Window parenting and positioning

The window type determines what positioning rules are applied to a child window once the window joins a group. A window's type also determines whether or not it can parent another window.

The following window properties are relative to the parent window:

A child window is visible only when the associated parent window is visible.
The z-order of a child window is relative to the parent window. For example, a positive value will place the child on top of (or above) its associated parent window. Conversely, a negative z-order puts the child window underneath the parent window.
The position of the child window is relative to the position of the parent. Any translation of the parent also affects the child.
The size of the child is relative to the parent. Any scaling applied to the parent is also applied to the child.
The global alpha of a child window is combined with the global alpha of the parent.

Application windows

An application window is positioned according to absolute screen coordinates. Therefore, an application window cannot be the parent of another application window. An application window is implicitly part of a group that is owned by the window manager if the application window has registered with Screen.

Child windows

A child window is not visible until it has become the child of an application window. It does so by using the function, screen_join_window_group() to join the window group created by its parent application window.

Embedded windows

An embedded window can join a window group whose parent is an application window or a child window. An embedded window behaves like child window except that it is clipped to the parent window's destination rectangle.

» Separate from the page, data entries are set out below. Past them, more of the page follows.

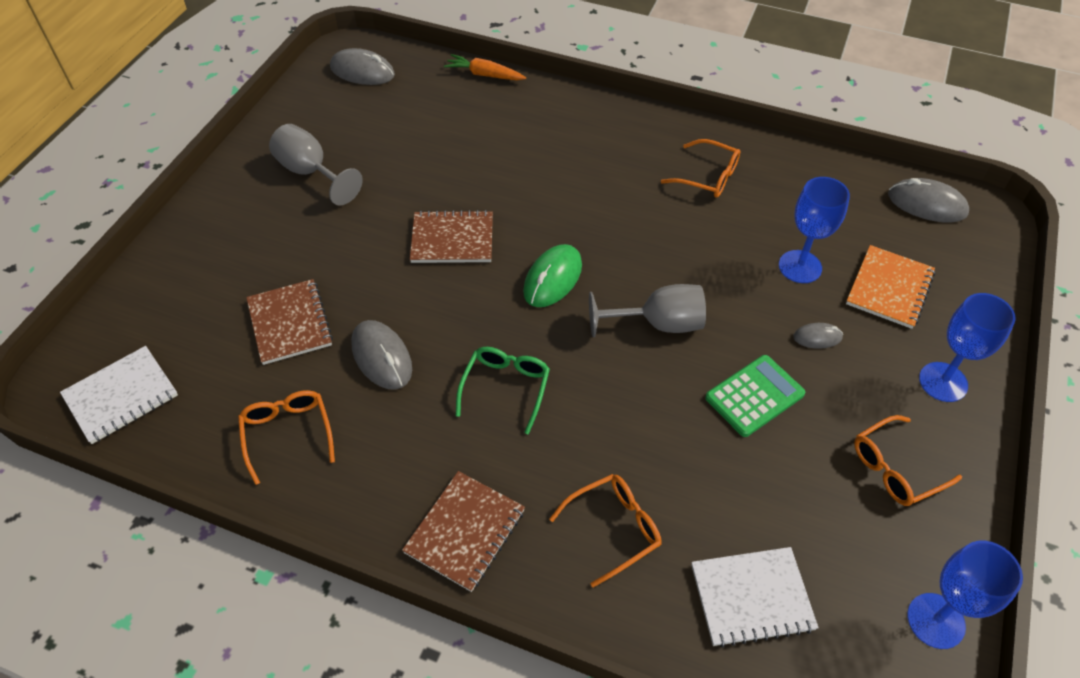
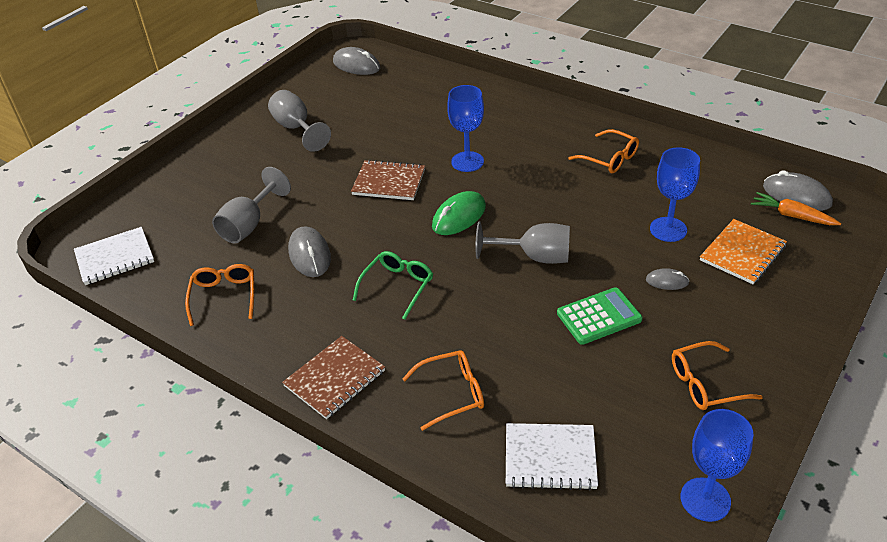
camera: 15 degrees right, 10 degrees down
brown notebook [246,279,333,365] -> grey goblet [212,167,291,243]
orange carrot [444,54,526,80] -> orange carrot moved to [751,192,841,225]
blue goblet [919,293,1016,402] -> blue goblet moved to [447,85,484,172]

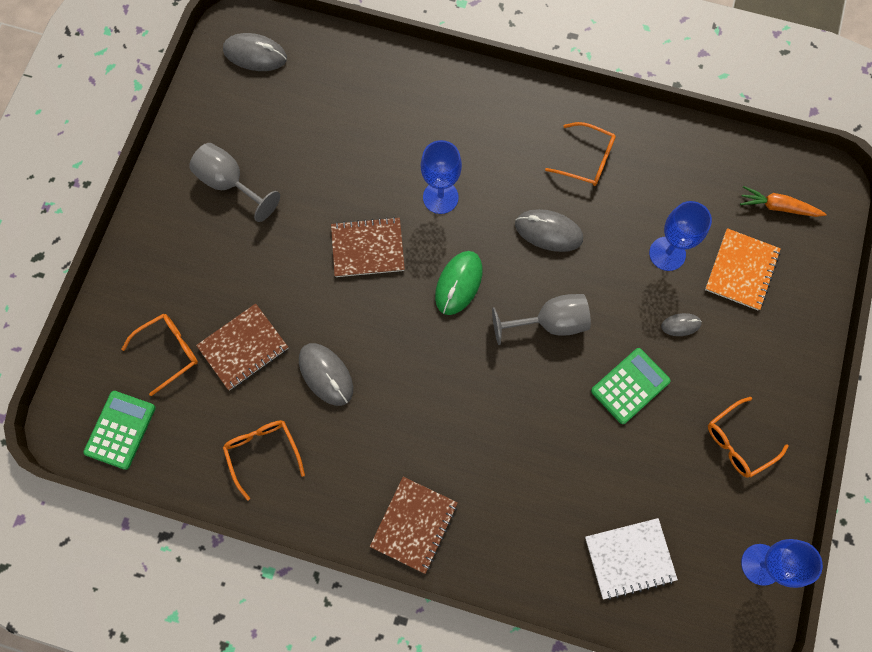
camera: 20 degrees left, 30 degrees up
white notebook [74,227,154,285] -> green calculator [84,391,155,470]
grey goblet [212,167,291,243] -> brown notebook [196,304,288,390]
green glasses [353,251,433,319] -> none
orange glasses [402,350,484,431] -> orange glasses moved to [121,313,198,396]
grey mouse [763,170,833,211] -> grey mouse moved to [515,209,583,252]

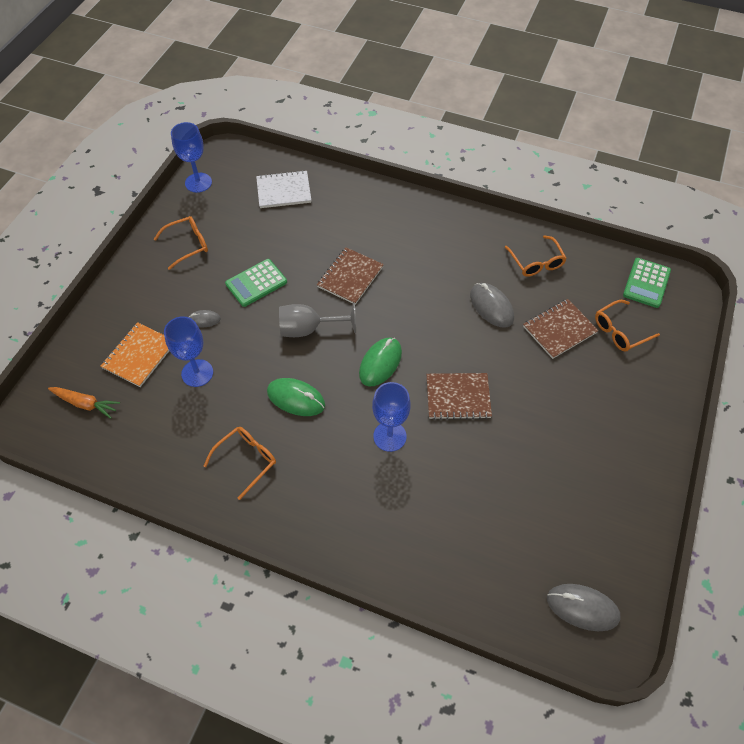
camera: 175 degrees left, 15 degrees down
grey goblet [189,143,280,222] -> none
brown notebook [370,477,458,574] -> brown notebook moved to [317,247,384,305]
grey mouse [515,209,583,252] -> green mouse [267,378,325,416]
orange glasses [545,122,616,186] -> orange glasses turned 105 degrees clockwise [204,427,276,500]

The embedded window type provides the illusion that the contents of both the parent and child window represent a single logical view. When you scroll, the view of the content in the parent window and the position of the embedded window are updated synchronously.

When you zoom in the parent window, the embedded window will change size and be repositioned independently, without the need for the parent to update the embedded window. Thus, the position and size of embedded windows are relative to the source rectangle and the virtual viewport of the associated parent window.

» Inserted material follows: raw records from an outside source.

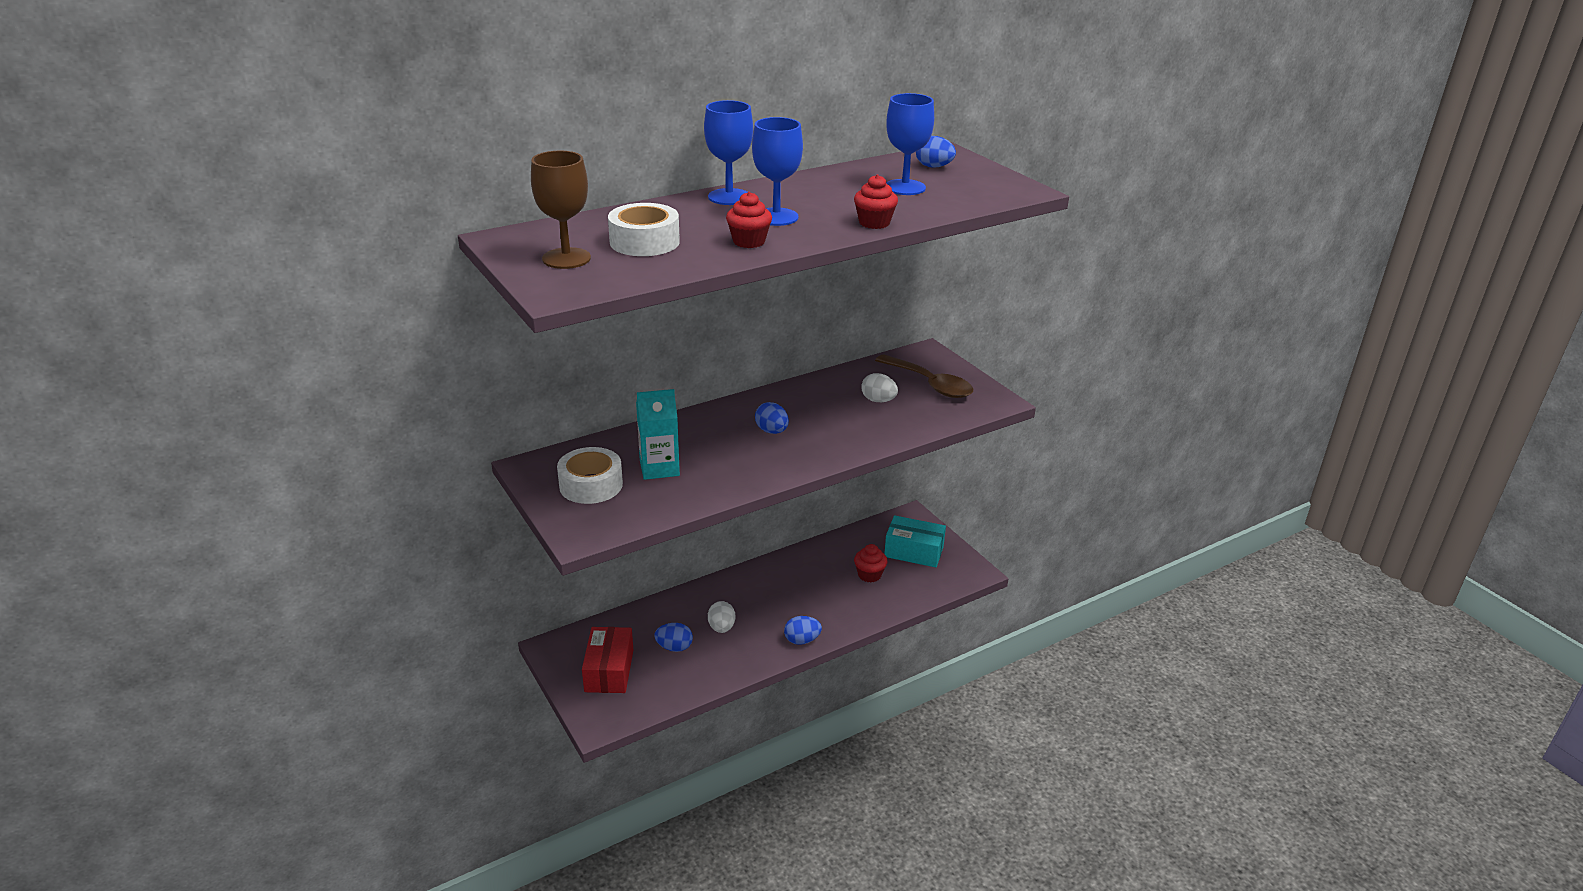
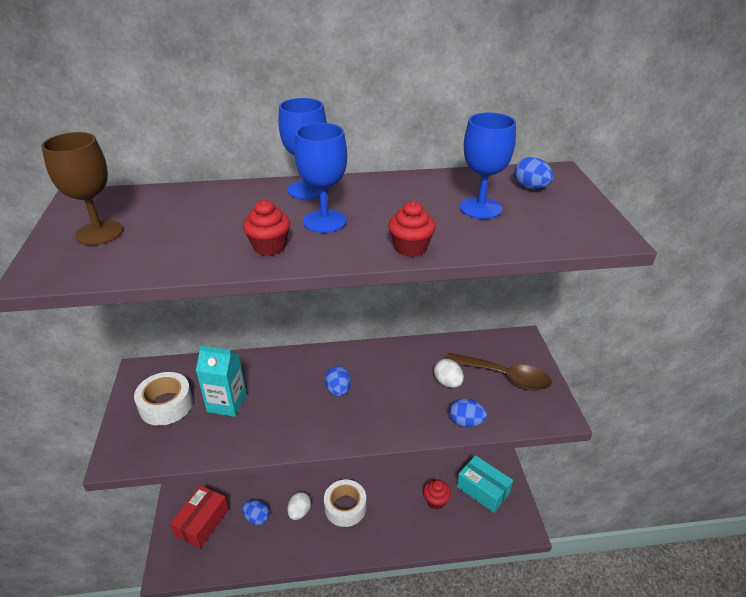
camera: 25 degrees right, 5 degrees up
white tape [608,203,680,256] -> white tape moved to [324,480,366,527]
blue egg [784,616,822,645] -> blue egg moved to [449,398,487,427]
brown spoon [875,355,973,398] -> brown spoon turned 45 degrees counterclockwise [445,353,552,391]

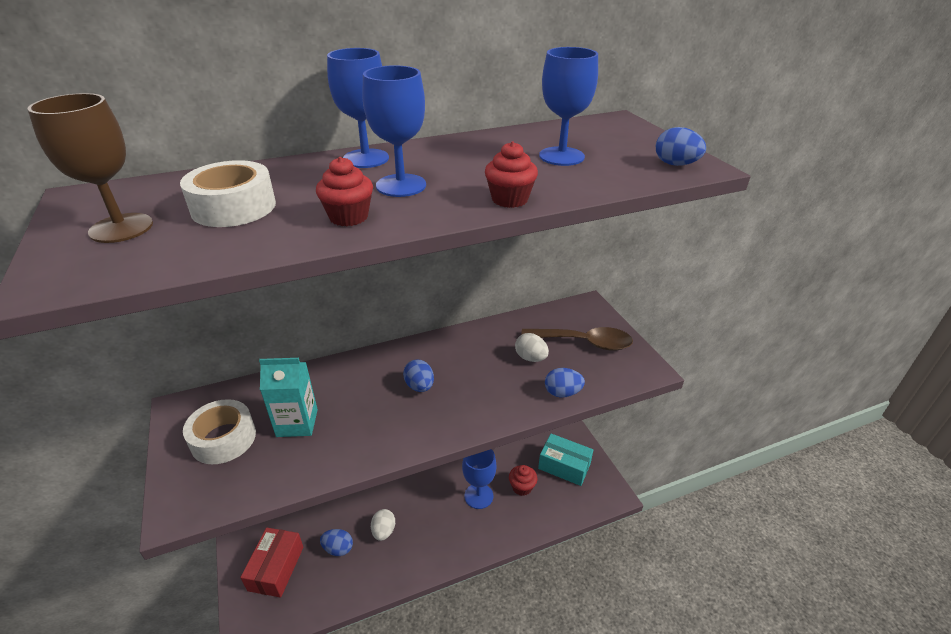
camera: 15 degrees left, 0 degrees up
white tape [324,480,366,527] -> white tape moved to [180,160,276,227]
blue egg [514,157,553,190] -> blue egg moved to [656,127,706,166]
none -> blue goblet [462,449,496,509]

When you pan the source rectangle of the parent window within a larger buffer, the position of any embedded window will be updated automatically. Alternatively, an application can move a virtual viewport instead of the source rectangle and achieve the same effect without requiring a window buffer that is larger than the source size.

All of these rules were created to abstract window managers and group parents from the underlying window hierarchy. The window manager can move, fade, or scale a window, and the results will be the same whether the window is a single window or a more complex hierarchy of several windows.